═════ MATERIAL SUPPLIED

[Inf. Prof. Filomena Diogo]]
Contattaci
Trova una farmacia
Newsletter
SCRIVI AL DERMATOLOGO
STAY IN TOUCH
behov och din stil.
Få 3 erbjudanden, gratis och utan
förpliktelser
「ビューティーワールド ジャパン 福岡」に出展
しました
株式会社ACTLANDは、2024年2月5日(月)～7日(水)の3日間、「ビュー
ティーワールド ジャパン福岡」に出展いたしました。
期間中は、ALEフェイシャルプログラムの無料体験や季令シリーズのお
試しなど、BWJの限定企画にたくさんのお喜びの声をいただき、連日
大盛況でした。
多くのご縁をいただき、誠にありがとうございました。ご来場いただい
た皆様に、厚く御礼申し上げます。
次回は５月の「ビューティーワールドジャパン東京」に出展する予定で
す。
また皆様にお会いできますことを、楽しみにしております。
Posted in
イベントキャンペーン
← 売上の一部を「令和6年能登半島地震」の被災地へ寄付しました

══════════

Can you reproduce every row above word for word, keeping each line and its line break unchanged?

[Inf. Prof. Filomena Diogo]]
Contattaci
Trova una farmacia
Newsletter
SCRIVI AL DERMATOLOGO
STAY IN TOUCH
behov och din stil.
Få 3 erbjudanden, gratis och utan
förpliktelser
「ビューティーワールド ジャパン 福岡」に出展
しました
株式会社ACTLANDは、2024年2月5日(月)～7日(水)の3日間、「ビュー
ティーワールド ジャパン福岡」に出展いたしました。
期間中は、ALEフェイシャルプログラムの無料体験や季令シリーズのお
試しなど、BWJの限定企画にたくさんのお喜びの声をいただき、連日
大盛況でした。
多くのご縁をいただき、誠にありがとうございました。ご来場いただい
た皆様に、厚く御礼申し上げます。
次回は５月の「ビューティーワールドジャパン東京」に出展する予定で
す。
また皆様にお会いできますことを、楽しみにしております。
Posted in
イベントキャンペーン
← 売上の一部を「令和6年能登半島地震」の被災地へ寄付しました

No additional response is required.